报告题目: Exploiting the advantages of the centrifugal softening effect in rotational impact energy harvesting
报告人:Dr. Shitong Fang,The Chinese University of Hong Kong
邀请人:黄冬梅
报告时间:2021年10月15日9:00-10:00
腾讯会议ID:835 657 678
报告人简介:Dr. Shitong Fang received her B.S. degree from the Sun Yat-sun University in 2017 and Ph.D. degree from the Chinese University of Hong Kong in 2021. She is now the postdoctoral researcher at the Department of Mechanical and Automation Engineering, The Chinese University of Hong Kong, Hong Kong. Dr. Fang published more than 10 papers in international journals including Journal of Sound and Vibration, Applied Physics Letters, Mechanical Systems and Signal Processing, Nonlinear Dynamics, and Smart Materials and Structures, and one featured article selected by Applied Physics Letters and reported by the famous science highlight AIP Scilight by AIP Publishing. She is currently the reviewer for Journal of Intelligent Material Systems and Structures and Mechanical Systems and Signal Processing. Her research interests include energy harvesting technique, plucking and impact frequency-up conversion, bistability/multistability, centrifugal-softening and -stiffening effects and other nonlinear dynamics.

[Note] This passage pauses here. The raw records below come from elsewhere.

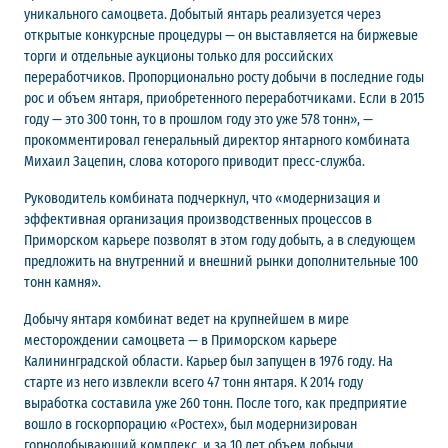
уникального самоцвета. Добытый янтарь реализуется через
открытые конкурсные процедуры — он выставляется на биржевые
торги и отдельные аукционы только для российских
переработчиков. Пропорционально росту добычи в последние годы
рос и объем янтаря, приобретенного переработчиками. Если в 2015
году — это 300 тонн, то в прошлом году это уже 578 тонн», —
прокомментировал генеральный директор янтарного комбината
Михаил Зацепин, слова которого приводит пресс-служба.
Руководитель комбината подчеркнул, что «модернизация и
эффективная организация производственных процессов в
Приморском карьере позволят в этом году добыть, а в следующем
предложить на внутренний и внешний рынки дополнительные 100
тонн камня».
Добычу янтаря комбинат ведет на крупнейшем в мире
месторождении самоцвета — в Приморском карьере
Калининградской области. Карьер был запущен в 1976 году. На
старте из него извлекли всего 47 тонн янтаря. К 2014 году
выработка составила уже 260 тонн. После того, как предприятие
вошло в госкорпорацию «Ростех», был модернизирован
горнодобывающий комплекс, и за 10 лет объем добычи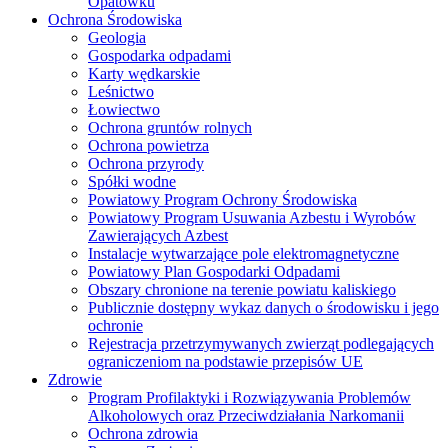
Opatówku
Ochrona Środowiska
Geologia
Gospodarka odpadami
Karty wędkarskie
Leśnictwo
Łowiectwo
Ochrona gruntów rolnych
Ochrona powietrza
Ochrona przyrody
Spółki wodne
Powiatowy Program Ochrony Środowiska
Powiatowy Program Usuwania Azbestu i Wyrobów
Zawierających Azbest
Instalacje wytwarzające pole elektromagnetyczne
Powiatowy Plan Gospodarki Odpadami
Obszary chronione na terenie powiatu kaliskiego
Publicznie dostępny wykaz danych o środowisku i jego
ochronie
Rejestracja przetrzymywanych zwierząt podlegających
ograniczeniom na podstawie przepisów UE
Zdrowie
Program Profilaktyki i Rozwiązywania Problemów
Alkoholowych oraz Przeciwdziałania Narkomanii
Ochrona zdrowia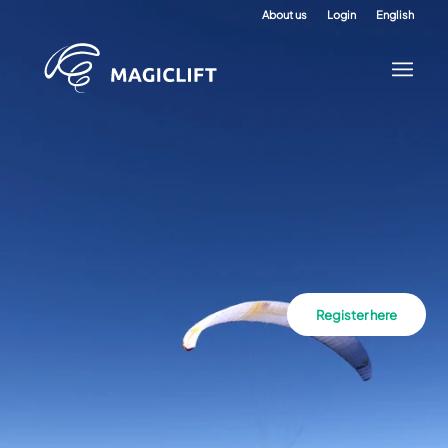
About us
Login
English
Register here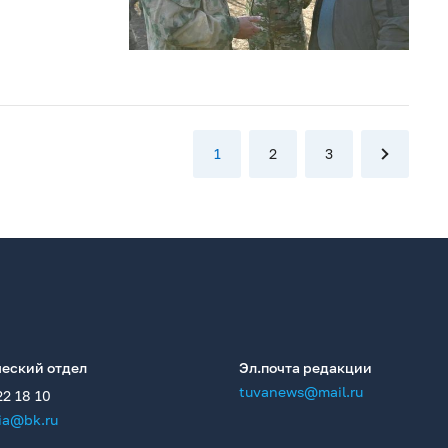
1
2
3
еский отдел
Эл.почта редакции
tuvanews@mail.ru
22 18 10
ia@bk.ru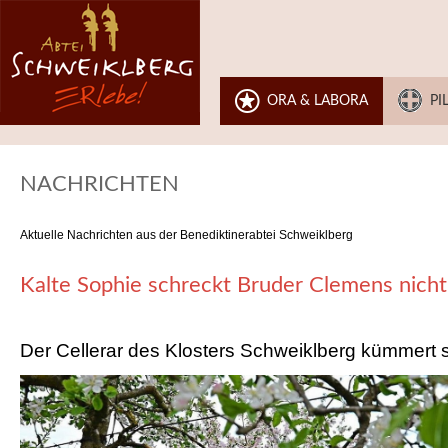
ORA & LABORA
PI
NACHRICHTEN
Aktuelle Nachrichten aus der Benediktinerabtei Schweiklberg
Kalte Sophie schreckt Bruder Clemens nicht
Der Cellerar des Klosters Schweiklberg kümmert s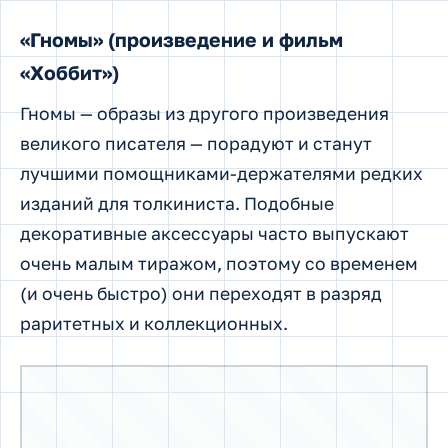
Держатель для книг «Хогвартс-
экспресс» (по мотивам фильмов и книг о
Гарри Поттере)
Этот набор подпорок для книг расписан
тонко и внимательно. Идея очень
оригинальна: поезд как будто проезжает
через сквозной туннель, пролегающий сквозь
книги об известном мальчике-маге.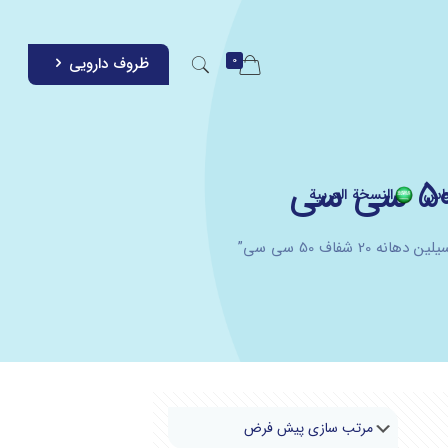
0
ظروف دارویی
اس
النسخة العربية
فاف 50 سی سی”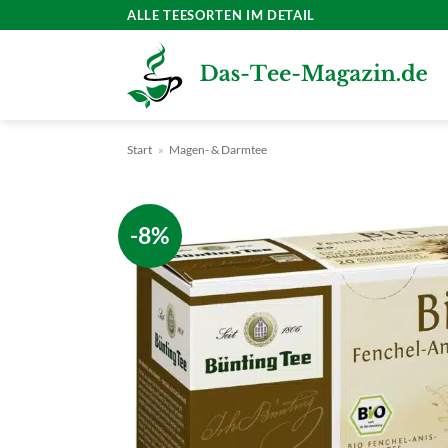
Zum
ALLE TEESORTEN IM DETAIL
Inhalt
springen
Start
»
Magen- & Darmtee
-8%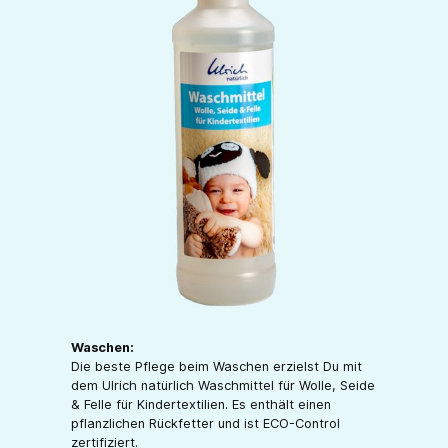
Waschen:
Die beste Pflege beim Waschen erzielst Du mit
dem Ulrich natürlich Waschmittel für Wolle, Seide
& Felle für Kindertextilien. Es enthält einen
pflanzlichen Rückfetter und ist ECO-Control
zertifiziert.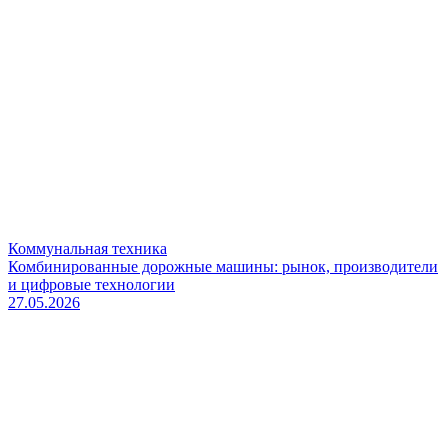
Коммунальная техника
Комбинированные дорожные машины: рынок, производители
и цифровые технологии
27.05.2026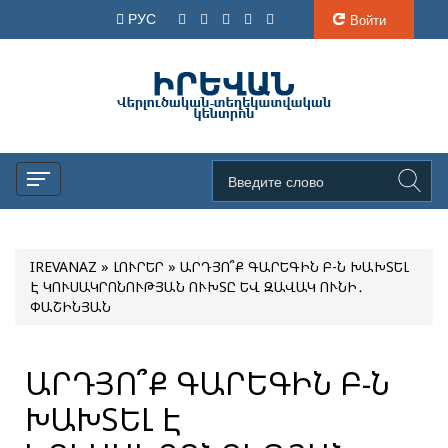
РУС
Войти
IREVANAZ
»
ԼՈՒՐԵՐ
» ԱՐԴՅՈ՞Ք ԳԱՐԵԳԻՆ Բ-Ն ԽԱԽՏԵԼ
Է ԿՈՒՍԱԿՐՈՆՈՒԹՅԱՆ ՈՒԽՏԸ ԵՎ ԶԱՎԱԿ ՈՒՆԻ․
ՓԱՇԻՆՅԱՆ
ԱՐԴՅՈ՞Ք ԳԱՐԵԳԻՆ Բ-Ն
ԽԱԽՏԵԼ Է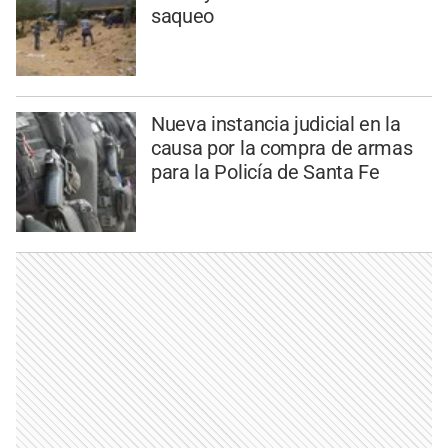
saqueo
Nueva instancia judicial en la
causa por la compra de armas
para la Policía de Santa Fe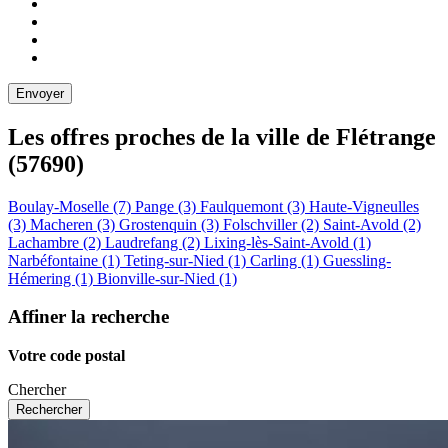
Les offres proches de la ville de
Flétrange
(57690)
Boulay-Moselle (7)
Pange (3)
Faulquemont (3)
Haute-Vigneulles
(3)
Macheren (3)
Grostenquin (3)
Folschviller (2)
Saint-Avold (2)
Lachambre (2)
Laudrefang (2)
Lixing-lès-Saint-Avold (1)
Narbéfontaine (1)
Teting-sur-Nied (1)
Carling (1)
Guessling-
Hémering (1)
Bionville-sur-Nied (1)
Affiner la recherche
Votre code postal
Chercher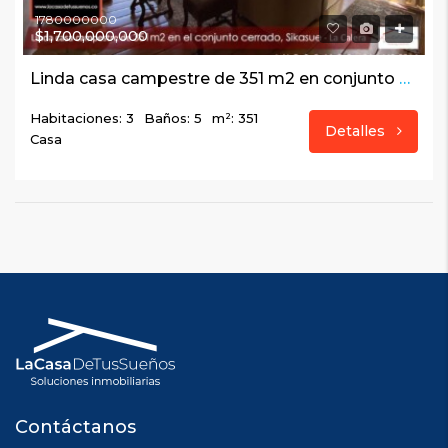
1780000000
$1,700,000,000
Linda casa campestre de 351 m2 en conjunto cerrado, Sikasue – La Calera
Habitaciones: 3
Baños: 5
m²: 351
Detalles
Casa
Contáctanos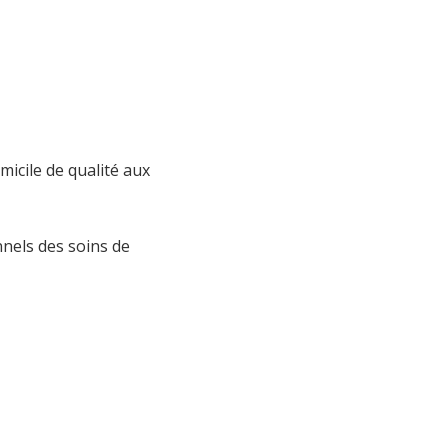
micile de qualité aux
nnels des soins de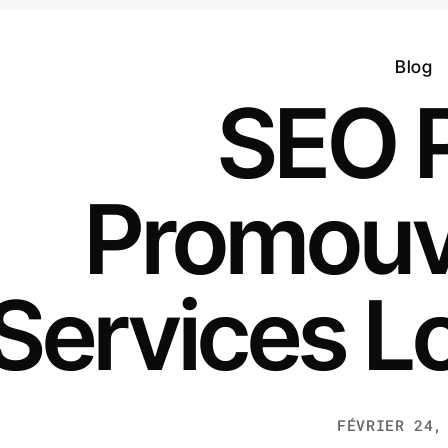
Blog
SEO 
Promouv
Services L
FÉVRIER 24,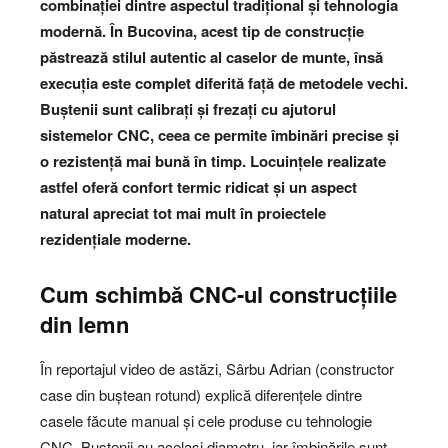
combinației dintre aspectul tradițional și tehnologia
modernă. În Bucovina, acest tip de construcție
păstrează stilul autentic al caselor de munte, însă
execuția este complet diferită față de metodele vechi.
Buștenii sunt calibrați și frezați cu ajutorul
sistemelor CNC, ceea ce permite îmbinări precise și
o rezistență mai bună în timp. Locuințele realizate
astfel oferă confort termic ridicat și un aspect
natural apreciat tot mai mult în proiectele
rezidențiale moderne.
Cum schimbă CNC-ul construcțiile
din lemn
În reportajul video de astăzi, Sârbu Adrian (constructor
case din buștean rotund) explică diferențele dintre
casele făcute manual și cele produse cu tehnologie
CNC. Buștenii au același diametru, iar îmbinările sunt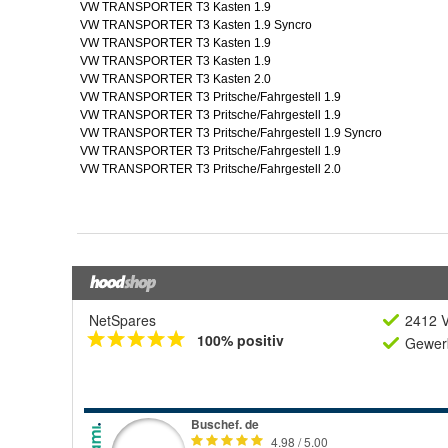
NetSpares
2412 V
100% positiv
Gewerb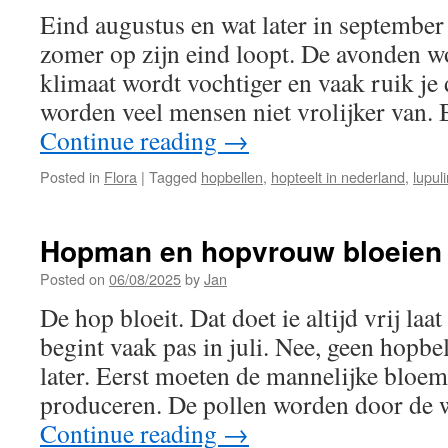
Eind augustus en wat later in september r
zomer op zijn eind loopt. De avonden wo
klimaat wordt vochtiger en vaak ruik je 
worden veel mensen niet vrolijker van
Continue reading
→
Posted in
Flora
|
Tagged
hopbellen
,
hopteelt in nederland
,
lupul
Hopman en hopvrouw bloeien 
Posted on
06/08/2025
by
Jan
De hop bloeit. Dat doet ie altijd vrij la
begint vaak pas in juli. Nee, geen hopb
later. Eerst moeten de mannelijke bloem
produceren. De pollen worden door de 
Continue reading
→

Abstract:A rotational impact energy harvester is presented by utilizing the centrifugal softening effect of an inverted driving beam in improving the energy harvesting performance of two piezoelectric beams at low rotational frequencies. By the proposed structure, the static divergence of the inverted driving beam in the deflected mode can not only be avoided but also be utilized. Numerical and experimental results show that the centrifugal softening effect can amplify the relative motion between the driving and generating beams and increase the impact force, which in turn improves the output power significantly. The maximum output power of the harvester is increased by 212.5%, 258.7%, and 682.8% for the impact gaps of 1.07 mm, 1.43 mm, and 2.14 mm, respectively. Moreover, the inverted driving beam can be prevented from continuously deflecting by introducing large impact stiffness at the contact instant.